As you may know, Cindy and I lost our precious son, Brian, at age 18 in a sudden tragic car accident on February 2, 2013. The phone call we received early that morning is a phone call every parent hopes they never receive. It is not something that you can prepare for and certainly is not something you can hide from. The days to come after Brian’s death were filled with pain and anguish we have never experienced before but we were also beginning to feel a glimmer of hope. Friends and family were immediately at our doorstep to help in any way they could. I imagine it’s a feeling of helplessness and an overwhelming desire to ease the pain and suffering of others. We have felt this pain firsthand and it has changed Cindy, my children Kevin, Julie, Christie and my life forever. As time has passed and Brian is now buried, Cindy and I feel a renewed vibrant positive energy which has been bestowed upon us by the community and all of you! Only through the experience of our son’s death have we come to realize the compassion and overwhelming sense of goodness that all people have within themselves to help transform an unfathomable tragedy into a state of hope.
Everyone who knew Brian says he was an inspiring, respectful, happy young man, full of life and looking forward to the future in so many ways. Smart, positive, funny and kind-hearted are all words that come up again and again when people describe him. Those of you who knew Brian know of his character and accomplishments. Brian was a great role model athletically, academically and spiritually to many people he knew. He carried a 4.5 GPA at school and was an accomplished golfer. In looking through his personal journals after his death, we found he prayed three times a day, in the morning, at lunchtime and before he went to bed. Brian was an extremely positive person who genuinely cared about people and how they felt. As a leader, he led by example and character. His determination, integrity and enthusiasm in life were palpable. One of Brian’s last achievements was recently realized when we received his acceptance letter to the University of North Carolina at Chapel Hill shortly after his death. UNC Chapel Hill was his top college pick at the time of his death.
Only in death do we realize just how many lives one individual can touch in such a short lifetime and in such a positive way! We are now realizing that Brian’s death was not in vain because so much good and hope have been instilled in so many people he knew. As parents and as a family, we hope to bring meaning and benefit to a senseless tragedy that can never make sense, which has brought us to the focus of memorializing our son for the betterment of others. My wife and I have been given this opportunity to make good come from the death of our son. We have created a charitable fund in memory of Brian. The Brian N. Hoeflinger Memorial Fund is intended to benefit organizations, programs and projects that reflect Brian’s life passions and determination to succeed as well as encompass his continual desire to help and comfort others. Our hope is that these grants would touch the lives of others in a positive direction as did Brian N. Hoeflinger. All donations to Brian’s fund are for a charitable cause and are 100% tax deductible. Our goal is to sustain the fund into perpetuity.

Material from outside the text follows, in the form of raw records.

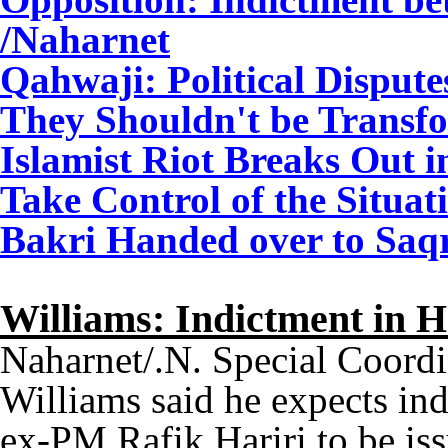
/Naharnet
Qahwaji: Political Dispute
They Shouldn't be Transfo
Islamist Riot Breaks Out 
Take Control of the Situat
Bakri Handed over to Saqr 
Williams: Indictment in 
Naharnet/.N. Special Coord
Williams said he expects ind
ex-PM Rafik Hariri to be is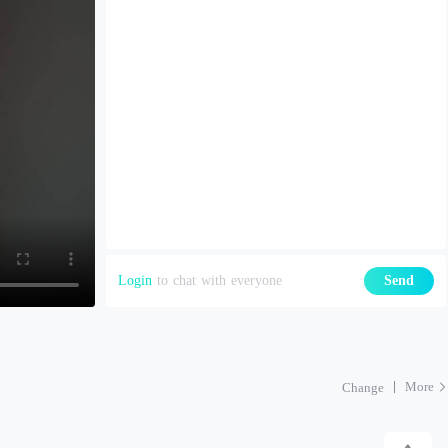
Login
to chat with everyone
Send
More
Change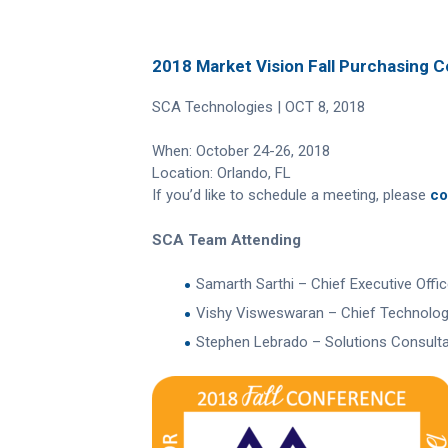
2018 Market Vision Fall Purchasing 
SCA Technologies | OCT 8, 2018
When: October 24-26, 2018
Location: Orlando, FL
If you’d like to schedule a meeting, please
co
SCA Team Attending
Samarth Sarthi – Chief Executive Offic
Vishy Visweswaran – Chief Technology
Stephen Lebrado – Solutions Consult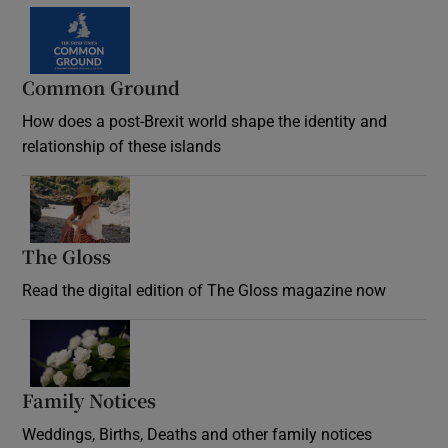
Common Ground
How does a post-Brexit world shape the identity and
relationship of these islands
Opens in new window
The Gloss
Opens in new window
Read the digital edition of The Gloss magazine now
Opens in new window
Family Notices
Opens in new window
Weddings, Births, Deaths and other family notices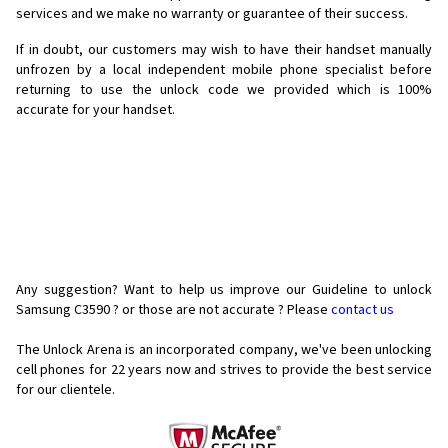
services and we make no warranty or guarantee of their success.
If in doubt, our customers may wish to have their handset manually
unfrozen by a local independent mobile phone specialist before
returning to use the unlock code we provided which is 100%
accurate for your handset.
Any suggestion? Want to help us improve our Guideline to unlock
Samsung C3590 ? or those are not accurate ? Please
contact us
The Unlock Arena is an incorporated company, we've been unlocking
cell phones for
22 years now and strives to provide the best service
for our clientele.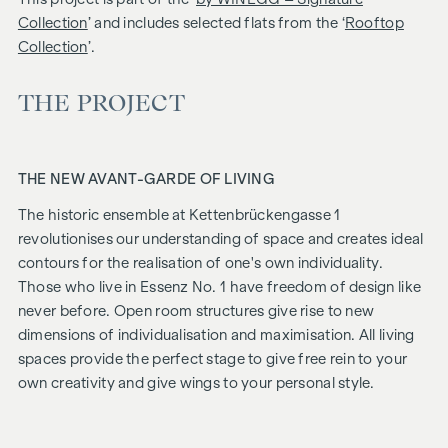
Collection
’ and includes selected flats from the ‘
Rooftop
Collection
’.
THE PROJECT
THE NEW AVANT-GARDE OF LIVING
The historic ensemble at Kettenbrückengasse 1
revolutionises our understanding of space and creates ideal
contours for the realisation of one's own individuality.
Those who live in Essenz No. 1 have freedom of design like
never before. Open room structures give rise to new
dimensions of individualisation and maximisation. All living
spaces provide the perfect stage to give free rein to your
own creativity and give wings to your personal style.
FITTING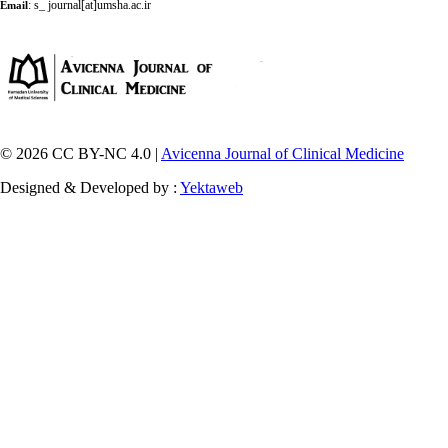
:
s_ journal[at]umsha.ac.ir
Email
© 2026 CC BY-NC 4.0 |
Avicenna Journal of Clinical Medicine
Designed & Developed by :
Yektaweb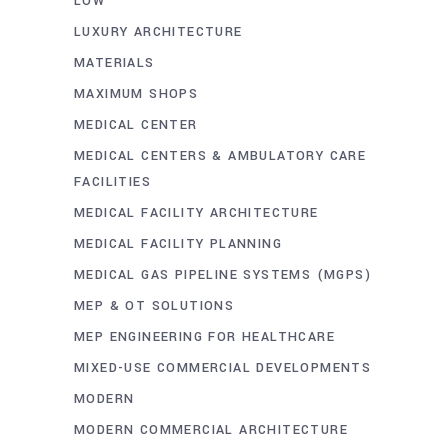
LOW
LUXURY ARCHITECTURE
MATERIALS
MAXIMUM SHOPS
MEDICAL CENTER
MEDICAL CENTERS & AMBULATORY CARE
FACILITIES
MEDICAL FACILITY ARCHITECTURE
MEDICAL FACILITY PLANNING
MEDICAL GAS PIPELINE SYSTEMS (MGPS)
MEP & OT SOLUTIONS
MEP ENGINEERING FOR HEALTHCARE
MIXED-USE COMMERCIAL DEVELOPMENTS
MODERN
MODERN COMMERCIAL ARCHITECTURE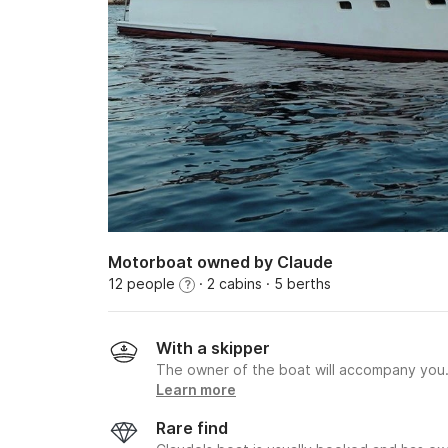
Motorboat owned by Claude
12 people
· 2 cabins
· 5 berths
?
With a skipper
The owner of the boat will accompany you
Learn more
Rare find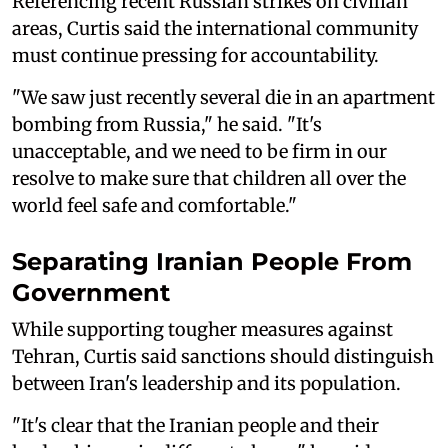
Referencing recent Russian strikes on civilian
areas, Curtis said the international community
must continue pressing for accountability.
"We saw just recently several die in an apartment
bombing from Russia," he said. "It's
unacceptable, and we need to be firm in our
resolve to make sure that children all over the
world feel safe and comfortable."
Separating Iranian People From
Government
While supporting tougher measures against
Tehran, Curtis said sanctions should distinguish
between Iran's leadership and its population.
"It's clear that the Iranian people and their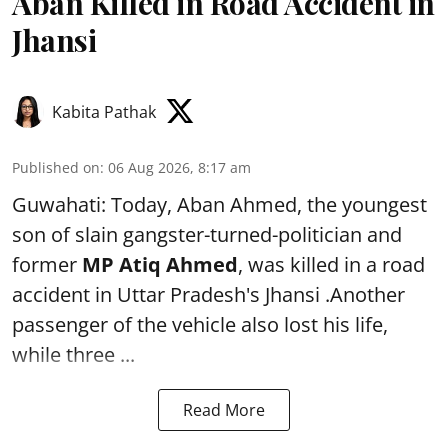
Aban Killed in Road Accident in
Jhansi
Kabita Pathak
Published on
:
06 Aug 2026, 8:17 am
Guwahati: Today, Aban Ahmed, the youngest
son of slain gangster-turned-politician and
former
MP Atiq Ahmed
, was killed in a road
accident in Uttar Pradesh's Jhansi .Another
passenger of the vehicle also lost his life,
while three ...
Read More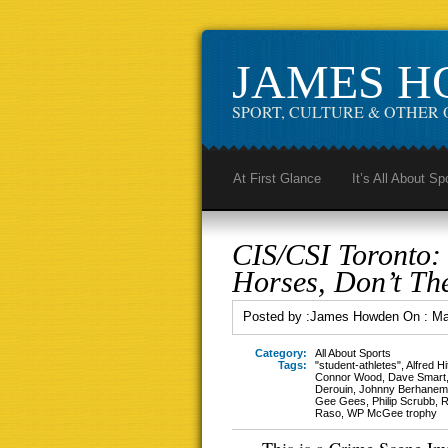
JAMES 
SPORT, CULTURE & OTHER 
At First Glance
It’s All About Sp
CIS/CSI Toronto:
Horses, Don’t Th
Posted by :
James Howden
On :
Ma
Category:
All About Sports
Tags:
"student-athletes"
,
Alfred H
Connor Wood
,
Dave Smart
Derouin
,
Johnny Berhanem
Gee Gees
,
Philip Scrubb
,
R
Raso
,
WP McGee trophy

Brian recently wrote a paper for school called, “Message in a Bottle”. The paper was to reflect to someone else what he learned in life thus far. The final line of his paper read, “Even the smallest of accomplishments is greatly appreciated in the eyes of a positive person because it is another step in the right direction”. That is how my son Brian lived his life and that is how we hope his legacy will always be remembered.
Thank you for your time and consideration!